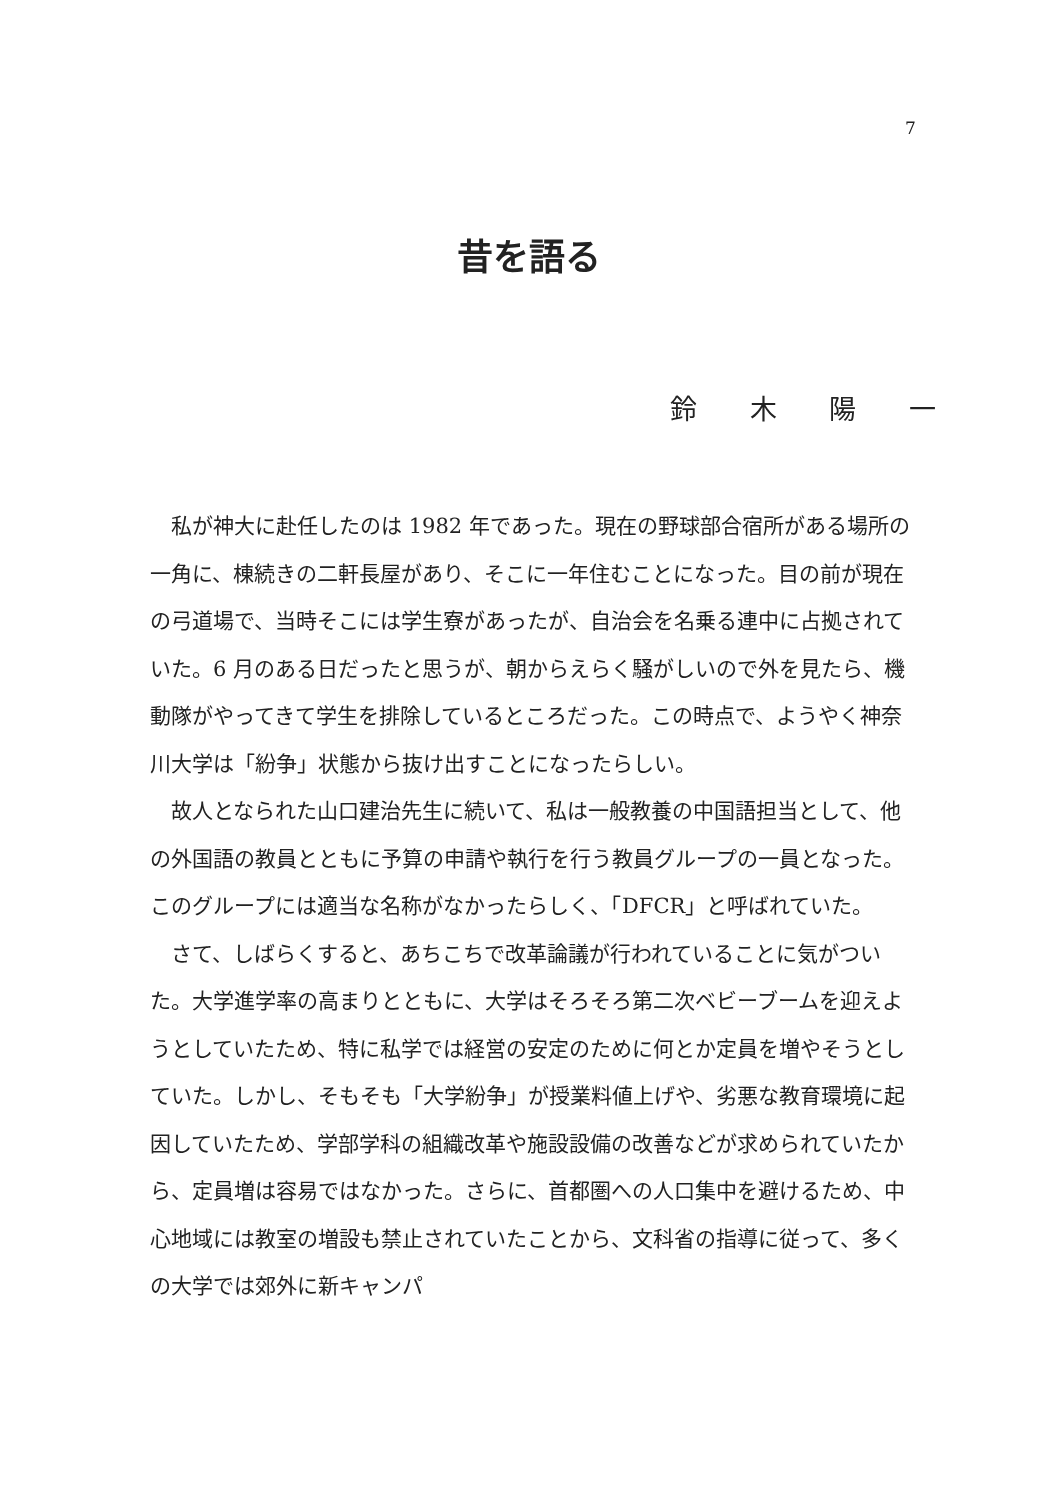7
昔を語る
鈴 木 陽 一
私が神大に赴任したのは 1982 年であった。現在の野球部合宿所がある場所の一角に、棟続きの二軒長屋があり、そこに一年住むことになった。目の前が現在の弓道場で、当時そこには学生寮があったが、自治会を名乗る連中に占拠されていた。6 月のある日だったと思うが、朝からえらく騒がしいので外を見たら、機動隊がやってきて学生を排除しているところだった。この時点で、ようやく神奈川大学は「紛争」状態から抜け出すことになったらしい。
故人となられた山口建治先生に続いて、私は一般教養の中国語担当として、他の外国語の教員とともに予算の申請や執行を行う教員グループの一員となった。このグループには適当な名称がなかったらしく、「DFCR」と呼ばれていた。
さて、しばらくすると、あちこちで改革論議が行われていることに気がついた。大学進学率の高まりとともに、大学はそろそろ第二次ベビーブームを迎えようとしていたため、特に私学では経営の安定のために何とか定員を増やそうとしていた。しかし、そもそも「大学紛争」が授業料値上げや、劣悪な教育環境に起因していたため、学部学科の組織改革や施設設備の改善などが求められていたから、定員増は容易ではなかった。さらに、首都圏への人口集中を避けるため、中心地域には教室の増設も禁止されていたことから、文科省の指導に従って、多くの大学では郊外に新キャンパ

■ ■ ■

• **Exercise**: Before printing anything, remove the pictures; then print all the records exactly.

• **Written answer**:
7
昔を語る
鈴 木 陽 一
私が神大に赴任したのは 1982 年であった。現在の野球部合宿所がある場所の一角に、棟続きの二軒長屋があり、そこに一年住むことになった。目の前が現在の弓道場で、当時そこには学生寮があったが、自治会を名乗る連中に占拠されていた。6 月のある日だったと思うが、朝からえらく騒がしいので外を見たら、機動隊がやってきて学生を排除しているところだった。この時点で、ようやく神奈川大学は「紛争」状態から抜け出すことになったらしい。
故人となられた山口建治先生に続いて、私は一般教養の中国語担当として、他の外国語の教員とともに予算の申請や執行を行う教員グループの一員となった。このグループには適当な名称がなかったらしく、「DFCR」と呼ばれていた。
さて、しばらくすると、あちこちで改革論議が行われていることに気がついた。大学進学率の高まりとともに、大学はそろそろ第二次ベビーブームを迎えようとしていたため、特に私学では経営の安定のために何とか定員を増やそうとしていた。しかし、そもそも「大学紛争」が授業料値上げや、劣悪な教育環境に起因していたため、学部学科の組織改革や施設設備の改善などが求められていたから、定員増は容易ではなかった。さらに、首都圏への人口集中を避けるため、中心地域には教室の増設も禁止されていたことから、文科省の指導に従って、多くの大学では郊外に新キャンパ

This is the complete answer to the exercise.